The writer-director Rian Johnson recently interrupted a promising career focusing on genre-twisting, intelligent films such as Brick and Looper to bring the world The Last Jedi. It divided opinion upon release, and subsequently, with its defenders praising it as a socially conscious, woke and irreverent take on the Star Wars universe, and others panning it for the same reasons.
For what it’s worth, I hated The Last Jedi beyond comprehension for its arrogance and smugness, and it has joined a small circle of hell in which similar follies like I Heart Huckabees and Ocean’s Twelve reside. But Johnson has now returned to the smaller films that made his name, albeit with a starry cast, in his post-modern take on Agatha Christie murder mysteries, Knives Out.
Does it pass muster? Thankfully, it does, with some flair and aplomb. Although the heart initially sinks when Johnson appears in a filmed introduction, asking the audience not to give the whodunit aspect away, the picture engages pretty much from the off.
In one of those loathsome, privileged families that American cinema does so well, the multi-millionaire patriarch and successful crime novelist Harlan Thrombey (Christopher Plummer) is found dead the morning after his 85th birthday party. It looks like suicide, but eccentric private investigator Benoit Blanc (Daniel Craig) suspects foul play, and says so at every opportunity, much to the discomfort of those around him.
But who is responsible? Is it Thrombey’s apparently devoted nurse Marta Cabrera (Ana de Armas)? His grandson Hugh “Ransom” Drysdale (Chris Evans)? Or the sinister Walt (Michael Shannon), Thrombey’s son-in-law? One thing is for certain. In any film called “Knives Out”, and there is a vast display of elaborate-looking knives, they are going to be used at some point.
The biggest surprise here is how funny the whole affair is. Many of the wittiest lines are thrown away virtually as asides. When one minor character is shown a crucial but poor quality security videotape, he asks earnestly “Does this mean that I’ll be cursed and die in a week?” There are also some wonderful moments of high and low humour, from clever references to the great age of detective fiction to a running joke about falsehood-induced vomiting, which pays off in spectacular fashion at the end.
Humour does rather overwhelm suspense, and this is not a film that will have viewers on the edge of their seats, but the final revelations are clever, well-thought-out and do play fair with the audience. This is especially so after it seems, playing against expectations, that the whodunit aspect has been wrapped up far earlier than the average viewer might expect.

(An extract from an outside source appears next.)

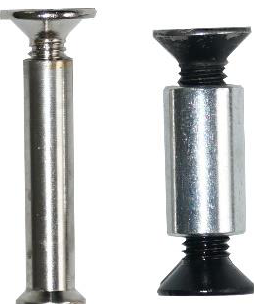
Figure 3. Used screws: ( left ) sleeve bolt (sb) and ( right ) a sleeve with screws from both sides (sl).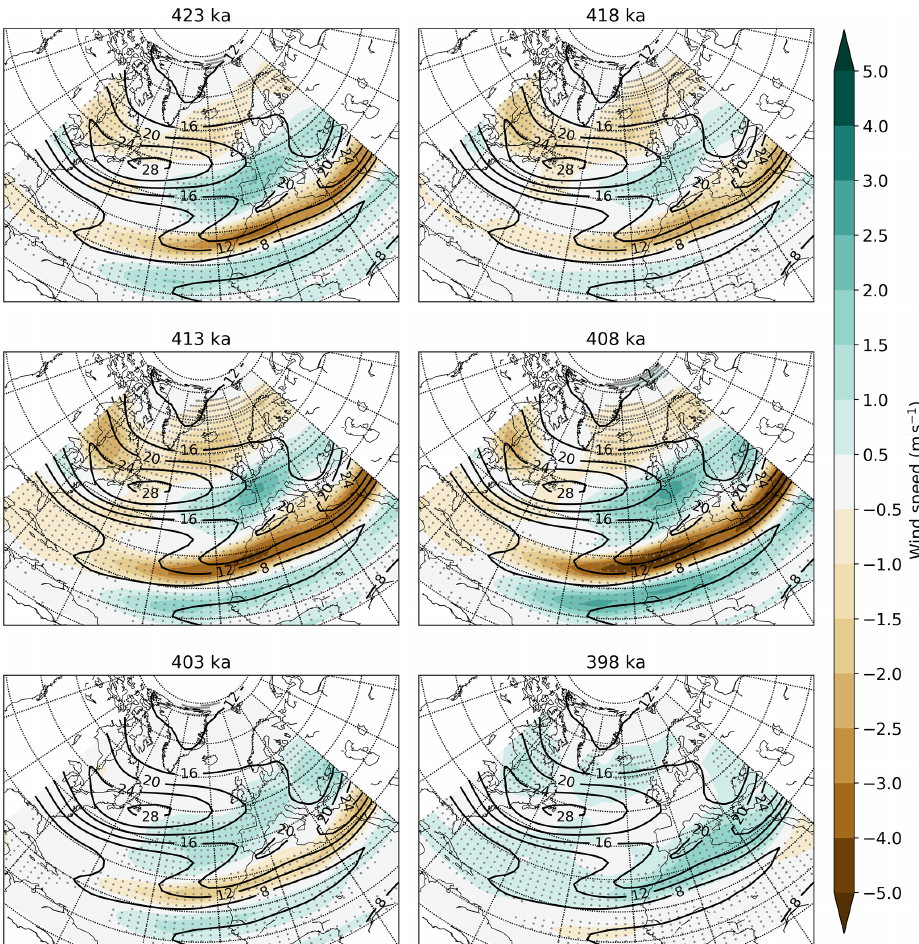
Figure 6. Mean JJA wind anomalies at 300hPa across the MIS-11 simulations (colors) and climatological 300hPa wind velocities from the piCtrl simulation (black contours). Anomalies significant at the 95% level via t testing are stippled. Evident reductions in mean winds across both the typical subtropical jet location ( ∼ 25–35 ◦ N) and the typical polar jet location ( ∼ 50–70 ◦ N) are present in most time slices, along with increases in mean winds across the eastern midlatitude North Atlantic and western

It’s also surprisingly political, and clever with it. Although Johnson wore his left-wing sympathies on his sleeve with The Last Jedi, Knives Out does a far more elegant and involving job of offering the Thrombey house, in all its Gothic, gloomy magnificence, as an analogy for Trump’s America. Particular credit must go to production designer David Crank for his superb work.
The characters in it are lecherous, greedy and instinctively hostile to immigrants – there is a good gag about how none of the family ever get Marta’s country of origin right – but are nonetheless willing to defend their kingdom at all costs. When your cast includes the likes of Don Johnson and Jamie Lee Curtis, both excellent at the kind of deadpan comedy this requires, it makes the jokes land all the harder, along with the points it’s making. No doubt this will be required watching in the Bernie Sanders household, and beyond.
It helps that Johnson has assembled a crack team of actors. Craig, visibly relieved to be freed of his Bond shackles, is a hoot as the drawling private detective, speaking his aphorisms in a deliberately absurd southern accent. His other iconic co-star Evans is also relishing the chance to play a jerk, complete with a variety of excellent knitwear, who could not be further removed from Captain America if he tried. The rest of the ensemble are all excellent, especially Plummer in a role equal parts twinkly and stern, and it’s a delight to see Frank Oz in human, rather than puppet, form as a put-upon lawyer. Finally, Johnson’s cousin Nathan contributes a suitably dramatic, witty score.
Film companies often take a risk releasing original, adult-oriented pictures around Christmas, a time when the market is usually saturated with mega-blockbusters, including this year’s great curiosity, Cats. Still, Knives Out is terrifically enjoyable, clever and enormous fun, a genuinely intriguing mystery with as many big laughs as fiendishly sophisticated revelations.